Crime de responsabilidade, no direito brasileiro, é ato do funcionário
público civil que atenta contra a Constituição. Lei especial define esse tipo
de crime e estabelece as normas do respectivo processo (lei 1.079 de 1950,
recepcionada pela Constituição da República de 1988, embora necessitando de
atualização). Nos termos da Constituição, ficam sob controle político os atos
de gestão administrativa do Presidente da República, do Vice-Presidente da
República, dos ministros de Estado, dos juízes do Supremo Tribunal Federal, do
Procurador-Geral da República e do Advogado-Geral da União, que possam
tipificar crime de responsabilidade.
O
Congresso Nacional tem competência para criar Comissão Parlamentar de Inquérito
(CPI) a fim de investigar fato determinado. Tanto a Câmara dos Deputados como o
Senado Federal também podem, isoladamente, criar CPI com essa finalidade. A
condenação ou absolvição dos investigados está fora das atribuições da CPI.
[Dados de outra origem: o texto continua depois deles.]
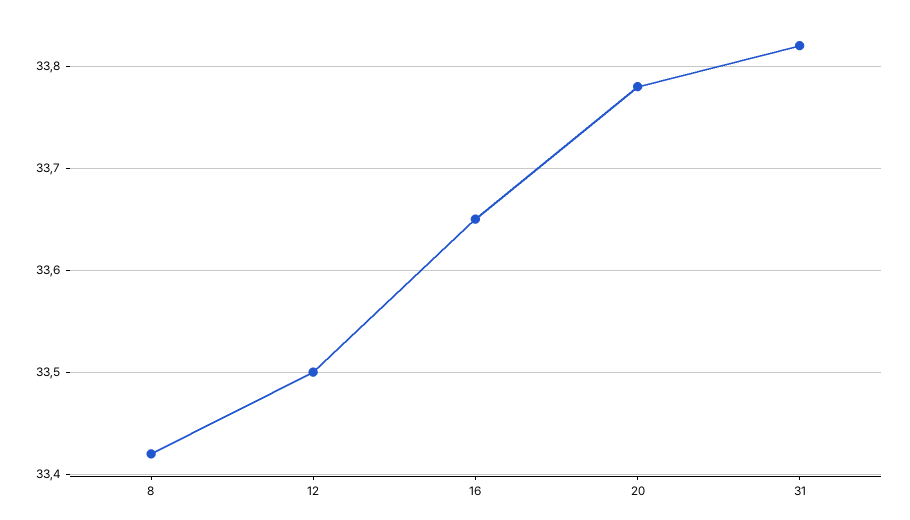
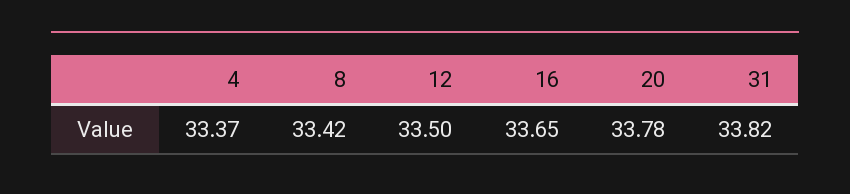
4: none -> 33.37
Compete-lhe, apenas, investigar a autoria e a materialidade do fato central e
ramificações, visando a municiar o Congresso Nacional para o desempenho das
suas funções, entre as quais, a de instaurar processo parlamentar de impeachment. O que for apurado no
inquérito poderá ser encaminhado ao Ministério Público. O relatório da CPI e a
resolução que o aprovou serão encaminhados também às autoridades com poder de
decisão para atos de suas respectivas competências. Nada impede que as
conclusões da CPI sejam encaminhadas a outros órgãos internos do Poder
Legislativo e ao Tribunal de Contas.
Na
atual conjuntura brasileira não há lugar para o impeachment da Presidente da
República. Parcela do eleitorado brasileiro que votou na senhora Dilma Rousseff
saiu às ruas em 13/03/2015 para: (1) reclamar contra: a) corrupção no
governo (legislativo + executivo + judiciário); b) edição de duas
medidas provisórias; (2) defender o mandato presidencial obtido de forma legal
e legítima pela atual governante; (3) assegurar a vigência do regime
democrático.
Parcela
do eleitorado brasileiro que perdeu as eleições saiu em passeata no dia 15/03/2015
com o objetivo claramente definido de: (1) provocar o impeachment da Presidente
da República; (2) defender golpe de estado com intervenção do exército,
substituindo o voto pela força; (3) retornar ao neoliberalismo e às
privatizações, inclusive da Petrobrás; (4) negar representatividade aos
políticos; (5) aniquilar os partidos da esquerda; (6) extinguir o Supremo
Tribunal Federal.
As
duas manifestações não eram do “povo brasileiro” e sim de distintas parcelas
desse povo. No que concerne à segunda manifestação, realizada em São Paulo, reuniu a parcela
branca, remediada e rica da sociedade, derrotada nas eleições presidenciais.
As
manifestações mostram-se insuficientes para instaurar procedimento da
envergadura política do impeachment cujos efeitos na vida social do país são nefastos.
A destituição de um titular de cargo público eletivo significa tornar sem
efeito a vontade do eleitor e cassar o mandato outorgado pelo corpo eleitoral.
Abrem-se chagas nas instituições democráticas. Quando se trata do Chefe de
Estado e de Governo, então, estremecem-se os pilares da democracia. Daí, esse
instituto ser utilizado com parcimônia e moderação nos países republicanos e
democráticos.
A “voz das ruas”, abstraída a sonoridade poética e
sedutora, emana tanto de gargantas sadias como de gargantas inflamadas. A
quantificação de gente nessas manifestações é problemática. A polícia tucana estimou
em um milhão o número de pessoas reunidas na Avenida Paulista, enquanto instituição
independente estimou em 210 mil. Os manifestantes paulistas imitaram as “caras
pintadas” da última década do século XX. Imitação artificiosa, anacrônica,
ridícula, sem nobreza moral e sem justa causa.